Now creation epics as a whole are humanity’s oldest way of wrestling with the most essential questions: Where did we come from? Why are we here? What’s our purpose? Every ancient civilization crafted these stories, weaving together their deepest beliefs about the cosmos, humanity, and the gods. These weren’t just entertaining tales, they were fundamental frameworks that structured entire societies, shaping everything from how people viewed authority to how they understood suffering.

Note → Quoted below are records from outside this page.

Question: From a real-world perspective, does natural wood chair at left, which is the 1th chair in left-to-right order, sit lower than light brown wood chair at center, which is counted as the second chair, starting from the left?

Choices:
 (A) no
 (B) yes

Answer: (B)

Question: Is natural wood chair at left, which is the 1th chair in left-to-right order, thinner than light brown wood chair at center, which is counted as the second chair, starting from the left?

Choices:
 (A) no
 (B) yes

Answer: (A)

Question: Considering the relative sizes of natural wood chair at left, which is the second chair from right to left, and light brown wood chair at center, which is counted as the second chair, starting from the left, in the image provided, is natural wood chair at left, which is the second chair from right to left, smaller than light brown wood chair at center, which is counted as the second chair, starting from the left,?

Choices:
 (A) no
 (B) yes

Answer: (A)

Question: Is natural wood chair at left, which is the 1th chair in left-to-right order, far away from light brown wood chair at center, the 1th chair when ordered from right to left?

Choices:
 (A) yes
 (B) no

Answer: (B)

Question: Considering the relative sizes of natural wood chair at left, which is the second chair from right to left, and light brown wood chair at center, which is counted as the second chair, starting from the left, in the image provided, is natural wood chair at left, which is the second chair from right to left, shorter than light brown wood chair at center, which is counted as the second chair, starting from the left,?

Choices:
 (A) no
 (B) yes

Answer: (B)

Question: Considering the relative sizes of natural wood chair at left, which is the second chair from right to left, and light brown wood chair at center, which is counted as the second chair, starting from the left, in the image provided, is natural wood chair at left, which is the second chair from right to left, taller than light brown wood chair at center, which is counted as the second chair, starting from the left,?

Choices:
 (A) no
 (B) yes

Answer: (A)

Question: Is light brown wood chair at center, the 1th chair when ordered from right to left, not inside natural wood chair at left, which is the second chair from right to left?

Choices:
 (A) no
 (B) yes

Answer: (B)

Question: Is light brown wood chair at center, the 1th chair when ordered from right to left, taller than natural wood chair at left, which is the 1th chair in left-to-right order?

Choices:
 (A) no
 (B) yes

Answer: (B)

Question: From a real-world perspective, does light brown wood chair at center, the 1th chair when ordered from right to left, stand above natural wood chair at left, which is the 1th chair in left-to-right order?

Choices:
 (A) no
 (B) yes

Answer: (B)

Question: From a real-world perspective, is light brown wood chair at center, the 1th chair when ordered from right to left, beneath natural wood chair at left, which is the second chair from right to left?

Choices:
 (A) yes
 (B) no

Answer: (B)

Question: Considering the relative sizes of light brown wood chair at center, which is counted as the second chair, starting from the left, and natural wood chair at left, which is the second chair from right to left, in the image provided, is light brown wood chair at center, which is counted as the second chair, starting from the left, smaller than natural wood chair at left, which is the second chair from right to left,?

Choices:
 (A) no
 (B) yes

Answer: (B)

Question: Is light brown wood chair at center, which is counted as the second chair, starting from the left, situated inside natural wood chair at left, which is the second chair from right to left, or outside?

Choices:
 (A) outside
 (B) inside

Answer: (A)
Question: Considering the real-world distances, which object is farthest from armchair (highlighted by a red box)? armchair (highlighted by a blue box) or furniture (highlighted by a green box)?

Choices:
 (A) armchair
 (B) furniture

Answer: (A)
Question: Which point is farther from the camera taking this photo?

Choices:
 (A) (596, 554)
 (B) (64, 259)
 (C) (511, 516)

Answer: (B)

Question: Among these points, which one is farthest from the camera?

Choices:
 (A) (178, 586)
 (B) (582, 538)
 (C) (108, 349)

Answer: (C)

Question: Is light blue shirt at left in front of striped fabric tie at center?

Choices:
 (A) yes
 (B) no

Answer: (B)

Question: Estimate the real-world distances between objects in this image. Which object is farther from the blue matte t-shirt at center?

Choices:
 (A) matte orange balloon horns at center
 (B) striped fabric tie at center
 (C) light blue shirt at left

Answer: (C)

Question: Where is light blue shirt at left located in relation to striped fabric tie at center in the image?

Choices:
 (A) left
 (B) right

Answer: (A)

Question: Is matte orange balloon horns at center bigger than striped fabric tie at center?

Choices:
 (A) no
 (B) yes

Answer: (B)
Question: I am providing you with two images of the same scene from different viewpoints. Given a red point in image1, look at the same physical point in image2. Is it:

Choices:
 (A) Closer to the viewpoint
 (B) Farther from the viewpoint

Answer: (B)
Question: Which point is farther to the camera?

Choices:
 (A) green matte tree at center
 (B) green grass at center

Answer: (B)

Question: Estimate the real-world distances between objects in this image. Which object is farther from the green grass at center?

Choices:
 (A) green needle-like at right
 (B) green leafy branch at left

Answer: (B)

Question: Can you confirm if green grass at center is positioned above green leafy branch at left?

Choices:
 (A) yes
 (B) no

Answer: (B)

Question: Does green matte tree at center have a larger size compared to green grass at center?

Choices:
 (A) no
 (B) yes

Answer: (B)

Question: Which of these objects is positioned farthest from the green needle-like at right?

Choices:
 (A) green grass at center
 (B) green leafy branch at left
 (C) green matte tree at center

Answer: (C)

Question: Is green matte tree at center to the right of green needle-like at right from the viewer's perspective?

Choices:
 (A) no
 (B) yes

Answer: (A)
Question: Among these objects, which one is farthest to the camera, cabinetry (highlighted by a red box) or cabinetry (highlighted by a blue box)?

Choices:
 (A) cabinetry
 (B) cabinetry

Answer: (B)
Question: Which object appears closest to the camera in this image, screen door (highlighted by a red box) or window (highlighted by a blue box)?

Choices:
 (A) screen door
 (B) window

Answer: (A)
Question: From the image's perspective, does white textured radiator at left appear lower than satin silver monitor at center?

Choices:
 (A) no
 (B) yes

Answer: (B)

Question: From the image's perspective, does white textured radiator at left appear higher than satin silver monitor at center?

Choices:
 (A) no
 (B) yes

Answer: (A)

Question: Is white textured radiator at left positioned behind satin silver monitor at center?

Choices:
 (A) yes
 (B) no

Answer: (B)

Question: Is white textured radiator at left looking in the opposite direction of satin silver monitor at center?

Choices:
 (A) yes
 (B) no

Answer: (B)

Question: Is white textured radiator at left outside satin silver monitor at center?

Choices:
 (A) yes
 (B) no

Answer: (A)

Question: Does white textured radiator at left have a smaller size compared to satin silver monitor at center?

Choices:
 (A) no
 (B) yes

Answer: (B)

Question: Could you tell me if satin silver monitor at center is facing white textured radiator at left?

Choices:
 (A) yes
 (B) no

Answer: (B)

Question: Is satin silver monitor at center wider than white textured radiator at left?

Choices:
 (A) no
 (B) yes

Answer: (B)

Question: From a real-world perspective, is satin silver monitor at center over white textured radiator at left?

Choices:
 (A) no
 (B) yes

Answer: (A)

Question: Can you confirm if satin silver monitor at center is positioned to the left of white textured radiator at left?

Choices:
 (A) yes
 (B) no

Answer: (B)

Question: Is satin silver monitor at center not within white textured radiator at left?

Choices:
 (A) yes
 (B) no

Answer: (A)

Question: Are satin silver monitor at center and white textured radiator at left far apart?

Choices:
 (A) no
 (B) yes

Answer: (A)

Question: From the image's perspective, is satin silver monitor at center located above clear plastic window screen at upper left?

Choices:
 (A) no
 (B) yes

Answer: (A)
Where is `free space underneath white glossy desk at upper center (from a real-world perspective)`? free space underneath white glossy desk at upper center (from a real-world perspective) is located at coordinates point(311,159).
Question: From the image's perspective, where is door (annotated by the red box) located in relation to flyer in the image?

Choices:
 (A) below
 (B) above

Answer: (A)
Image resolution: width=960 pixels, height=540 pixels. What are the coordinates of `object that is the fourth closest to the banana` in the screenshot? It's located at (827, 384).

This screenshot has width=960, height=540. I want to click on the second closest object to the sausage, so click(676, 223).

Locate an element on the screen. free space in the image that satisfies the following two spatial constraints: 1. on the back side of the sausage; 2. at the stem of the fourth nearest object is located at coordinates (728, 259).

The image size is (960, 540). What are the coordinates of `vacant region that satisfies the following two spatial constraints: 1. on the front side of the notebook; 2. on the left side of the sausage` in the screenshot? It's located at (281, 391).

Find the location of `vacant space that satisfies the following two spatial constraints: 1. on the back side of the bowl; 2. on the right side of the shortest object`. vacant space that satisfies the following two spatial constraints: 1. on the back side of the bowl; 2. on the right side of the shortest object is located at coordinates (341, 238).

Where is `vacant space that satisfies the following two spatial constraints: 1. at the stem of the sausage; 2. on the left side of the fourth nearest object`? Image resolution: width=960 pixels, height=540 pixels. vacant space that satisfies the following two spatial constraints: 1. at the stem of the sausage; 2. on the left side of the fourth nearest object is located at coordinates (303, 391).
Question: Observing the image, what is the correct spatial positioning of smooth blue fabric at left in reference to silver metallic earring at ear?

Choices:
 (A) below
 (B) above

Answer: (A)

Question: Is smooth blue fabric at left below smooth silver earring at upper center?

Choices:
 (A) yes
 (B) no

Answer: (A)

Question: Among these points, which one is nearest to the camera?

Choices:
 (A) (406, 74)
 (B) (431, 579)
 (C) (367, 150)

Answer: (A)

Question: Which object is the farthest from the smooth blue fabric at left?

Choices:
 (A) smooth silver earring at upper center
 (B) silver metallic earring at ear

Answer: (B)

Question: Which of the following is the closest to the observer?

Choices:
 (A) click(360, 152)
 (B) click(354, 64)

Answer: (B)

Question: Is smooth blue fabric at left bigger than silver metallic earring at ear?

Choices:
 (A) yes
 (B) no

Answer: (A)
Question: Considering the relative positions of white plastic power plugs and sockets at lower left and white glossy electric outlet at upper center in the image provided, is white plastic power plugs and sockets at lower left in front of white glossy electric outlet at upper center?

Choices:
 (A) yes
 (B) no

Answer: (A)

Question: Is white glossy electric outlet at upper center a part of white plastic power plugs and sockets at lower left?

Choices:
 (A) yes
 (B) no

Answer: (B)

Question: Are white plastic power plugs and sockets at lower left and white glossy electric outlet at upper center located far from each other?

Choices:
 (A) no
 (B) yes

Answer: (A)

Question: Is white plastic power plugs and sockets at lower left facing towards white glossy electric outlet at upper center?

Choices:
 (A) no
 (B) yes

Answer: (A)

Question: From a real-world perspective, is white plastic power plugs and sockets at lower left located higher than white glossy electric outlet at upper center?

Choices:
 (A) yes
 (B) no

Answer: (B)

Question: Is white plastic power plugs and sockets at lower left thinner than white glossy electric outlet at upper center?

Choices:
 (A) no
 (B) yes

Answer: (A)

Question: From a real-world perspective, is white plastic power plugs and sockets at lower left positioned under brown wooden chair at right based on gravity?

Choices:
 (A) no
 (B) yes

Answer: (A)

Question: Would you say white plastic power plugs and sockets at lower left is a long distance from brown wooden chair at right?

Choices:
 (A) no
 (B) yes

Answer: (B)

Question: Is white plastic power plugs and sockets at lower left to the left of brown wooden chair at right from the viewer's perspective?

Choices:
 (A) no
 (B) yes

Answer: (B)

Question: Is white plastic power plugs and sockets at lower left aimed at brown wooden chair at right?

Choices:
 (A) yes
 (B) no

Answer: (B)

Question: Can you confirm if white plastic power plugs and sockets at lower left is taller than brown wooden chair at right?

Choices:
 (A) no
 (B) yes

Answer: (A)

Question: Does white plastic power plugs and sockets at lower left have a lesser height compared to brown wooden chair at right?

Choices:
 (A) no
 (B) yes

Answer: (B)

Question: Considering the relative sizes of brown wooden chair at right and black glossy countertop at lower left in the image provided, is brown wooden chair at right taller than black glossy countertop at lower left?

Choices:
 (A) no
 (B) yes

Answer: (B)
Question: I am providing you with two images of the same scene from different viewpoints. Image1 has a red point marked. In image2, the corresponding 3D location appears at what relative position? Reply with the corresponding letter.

What makes these epics so powerful is how they encoded an entire worldview. When you knew the creation story of your people, you knew your place in the social order. You understood who held power and why. You learned whether the world was fundamentally good or violent, whether humans were beloved or merely useful, whether the divine was generous or capricious.

Most importantly, these stories weren’t neutral. They justified the existing power structures, explaining why kings ruled, why temples received tribute, why some people were free while others served. Creation myths were political documents dressed in cosmic language.

The Enuma Elish

In the Babylonian creation story, the Enuma Elish, the world is born out of violence. The gods wage war, and when the goddess Tiamat is slain, her body is split in two to form heaven and earth. Humanity is fashioned from the blood of a defeated god, created not in dignity but in servitude: to carry the gods’ burdens, to feed their appetites, to keep the machine running. That was Babylon’s story: the world is built on conquest, and you exist to serve power.

And Israel was now part of that conquest. According to the story, when Jerusalem fell, Marduk killed Yahweh, meaning that Marduk’s story gets to live on as Yahweh’s fades into memory.

And this is what makes exile so dangerous. If you live long enough inside someone else’s story, you start to forget your own.

Israel’s Response to Babylon

So the leaders of Israel did something radical. They wrote a new creation story. A counter-narrative. One that insisted that Yahweh lives on because the story of Yahweh stands over every other story.

Genesis 1 is a counter narrative to the Babylonian creation myth, the Enuma Elish.

While Babylon’s story roared with violence: the waters are chaos, cut apart by force.

Yahweh sings with gentleness: the waters are ordered with a word: sky above, sea below.

Babylon thundered with fear: the sun and moon are rival gods, bow or be crushed.

Yahweh whispers with wonder: the sun and moon are just lamps, gifts to mark the seasons and time.

Babylon commanded with blood: humans are slaves, fashioned from the carcass of a god, born to carry the weight of empire.

Yahweh proclaims dignity: humanity as image-bearers, entrusted with stewardship, crowned with blessing.

Babylon boasted with arrogance: the gods recline while humans toil without end.

Yahweh blesses with joy: rest itself is holy, Sabbath belongs to the people, delight belongs to creation.

Do you feel it? Side by side, element by element, Yahweh’s story answers Babylon’s myth.

Today, we call this radical act of resistance Genesis, chapter one.

That was the work of the priests, reshaping the imagination of the people so they wouldn’t forget who they were, even when their experience told them otherwise.

Israel’s Life in Exile

But story alone isn’t enough. A story tells you who you are, but you also need practices to show you how to live. And this is where the prophet Jeremiah steps in. While the priests gave Israel Genesis 1, the prophet Jeremiah wrote them a letter, one that spoke of God’s plans for them, a hope, a future, and a return home.

This is the part of Jeremiah 29 we’re most familiar with:

Jeremiah 29:10-11 speaks to life after exile.

But in the meantime, as they waited for the return, as they spend 70 years in exile, Jeremiah gave them a set of practices:

What does life in exile look like? Read Jeremiah 29:4-7.

So you see the practices? Build houses. Plant gardens. Seek the peace of the city. Pray for it.

And here’s where Genesis 1 and Jeremiah 29 meet. Genesis 1 gives the story that makes the practices possible: you are image-bearers, created for fruitfulness, peace, and rest. Jeremiah gives the practices that embody that story: build, plant, seek, pray. Together, they form Israel’s exilic vocation, to live in Babylon without becoming Babylon.

American, A New Babylon

But living in Babylon without becoming Babylon isn’t just Israel’s calling, it’s ours, because Babylon never really went away, it just keeps changing its name. Today, one manifestation of Babylon, is America.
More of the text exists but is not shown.